ESERCIZIO PROPOSTO 1
Per favore, modifica le righe dei dati a partire da quella che contiene "gray star at" fino all'ultima riga dei dati compresa, sostituendo "cyan" con "green" e lasciando tutto il resto invariato. Nella risposta ometti le immagini.

Libia

Libia – Il governo conteso. Panoramica dal 2011 ad oggi

La Libia è a un punto di svolta. Il 2018 potrebbe infatti essere l’anno decisivo per la risoluzione del periodo di instabilità politica. Dalle elezioni, annunciate per la primavera di quest’anno, dipende non solo il futuro della Libia – a livello politico ed economico – ma anche stabilità di tutta l’area del Mediterraneo, la regolazione dei flussi migratori e le future strategie politiche dei paesi Europei.

Ma qual’ è attualmente la situazione governativa in Libia? Per comprendere meglio l’attuale situazione di stallo dobbiamo fare alcuni passi indietro, ripercorrendo i principali avvenimenti che sono alla base di un instabilità politica che si protrae da oltre 7 anni.

Dopo la caduta del regime di Muhammar Gheddafi, nell’ottobre del 2011, il paese è caduto in un duraturo stato di caos politico caratterizzato da violenza e guerriglia, con ricadute negative anche sui paesi circostanti.

Nel luglio del 2012, dopo un’egemonia politica durata più di quarant’anni, in Libia si torna per la prima volta alle elezioni. Il Consiglio Nazionale di Transizione cede il mandato al nuovo governo eletto: il Congresso Nazionale Generale (GNC), incaricato di formare un governo ad interim e di redigere una nuova costituzione, con un mandato della durata di 18 mesi.

Già nel giugno 2013 tuttavia i partiti islamisti riescono ad imporsi all’interno del governo sulla maggioranza liberale, facendo in modo che Nuri Busahmein venga eletto presidente del Congresso Nazionale Generale.

A partire dal febbraio 2014 il generale Khalifa Haftar diviene un personaggio chiave per lo sviluppo della situazione politica in Libia.
Haftar – precedentemente al servizio del regime di Gheddafi – si oppone al Congresso Nazionale Generale, di cui richiede ufficialmente lo scioglimento.
Pochi mesi dopo Haftar lancia un’offensiva terrestre e aerea contro i gruppi armati islamisti di Bengasi.
L’operazione dell’auto proclamato Esercito Nazionale Libico guidato da Haftar viene nominata “operazione Dignità” e ha lo scopo dichiarato di liberare il paese delle violenze e dall’oppressione delle milizie islamiste. Il primo ministro al-Thani sconfessa l’operazione, condannandola come un illegale tentato colpo di stato. Malgrado la condanna ufficiale, è però emerso ben presto che l’azione militare di Haftar a Bengasi era stata appoggiata da parte dell’esercito regolare, compresa la base militare di Tobruk, sulla costa orientale. Il governo si conferma quindi incapace controllare il territorio libico e addirittura le proprie forze armate. Haftar e le sue milizie sono inarrestabili e si scagliano contro il Parlamento di Tripoli che è costretto a sciogliersi.

ESERCIZIO PROPOSTO 2
Ricopia dal brano sulla Libia il passo che comincia con "Già nel giugno" e prosegue fino a "politica in Libia.", senza cambiare nulla.

DATI FORNITI

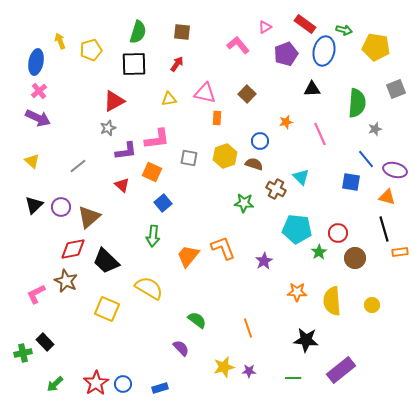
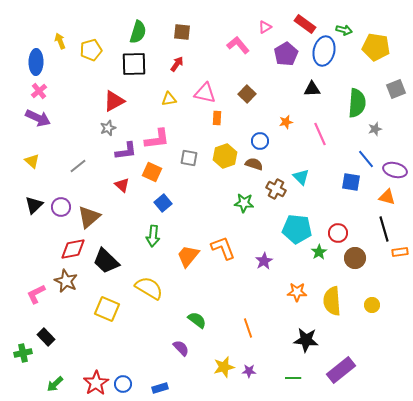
purple pentagon at (286, 54): rotated 10 degrees counterclockwise
blue ellipse at (36, 62): rotated 10 degrees counterclockwise
black rectangle at (45, 342): moved 1 px right, 5 px up
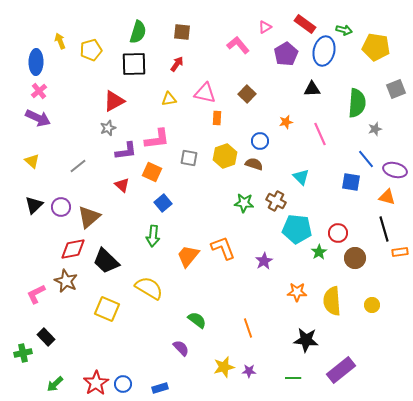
brown cross at (276, 189): moved 12 px down
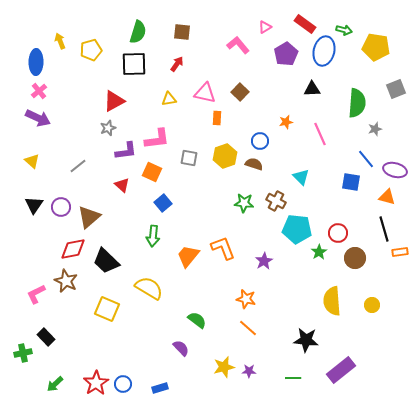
brown square at (247, 94): moved 7 px left, 2 px up
black triangle at (34, 205): rotated 12 degrees counterclockwise
orange star at (297, 292): moved 51 px left, 7 px down; rotated 12 degrees clockwise
orange line at (248, 328): rotated 30 degrees counterclockwise
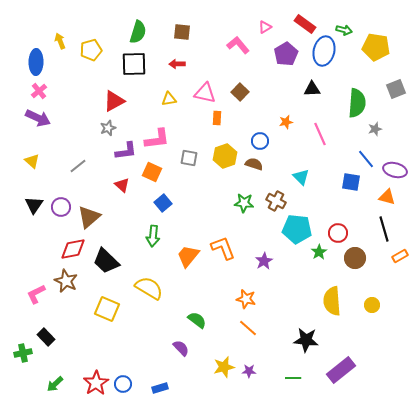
red arrow at (177, 64): rotated 126 degrees counterclockwise
orange rectangle at (400, 252): moved 4 px down; rotated 21 degrees counterclockwise
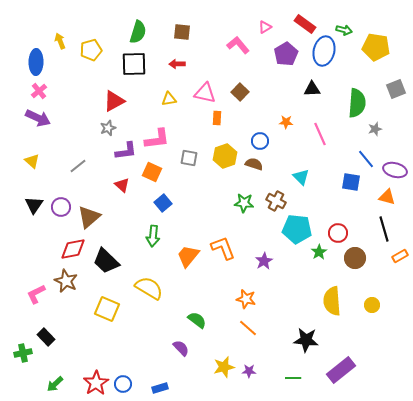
orange star at (286, 122): rotated 16 degrees clockwise
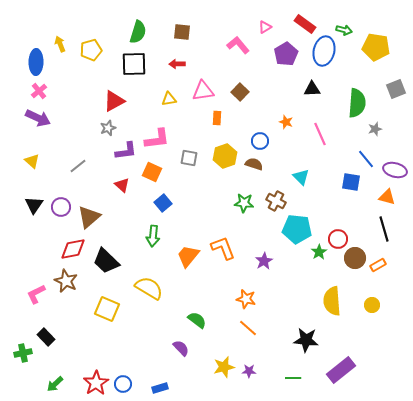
yellow arrow at (60, 41): moved 3 px down
pink triangle at (205, 93): moved 2 px left, 2 px up; rotated 20 degrees counterclockwise
orange star at (286, 122): rotated 16 degrees clockwise
red circle at (338, 233): moved 6 px down
orange rectangle at (400, 256): moved 22 px left, 9 px down
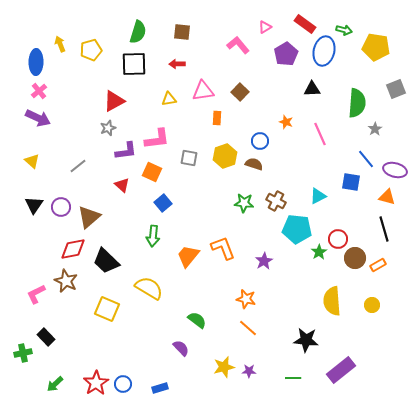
gray star at (375, 129): rotated 16 degrees counterclockwise
cyan triangle at (301, 177): moved 17 px right, 19 px down; rotated 48 degrees clockwise
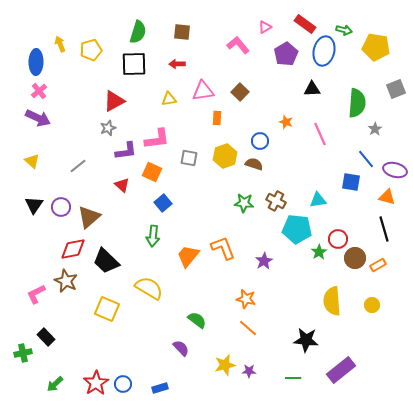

RISULTATO DELL'ESERCIZIO 1
gray star at (375, 129): rotated 16 degrees counterclockwise
green triangle at (301, 177): moved 17 px right, 19 px down; rotated 48 degrees clockwise

RISULTATO DELL'ESERCIZIO 2
Già nel giugno 2013 tuttavia i partiti islamisti riescono ad imporsi all’interno del governo sulla maggioranza liberale, facendo in modo che Nuri Busahmein venga eletto presidente del Congresso Nazionale Generale.

A partire dal febbraio 2014 il generale Khalifa Haftar diviene un personaggio chiave per lo sviluppo della situazione politica in Libia.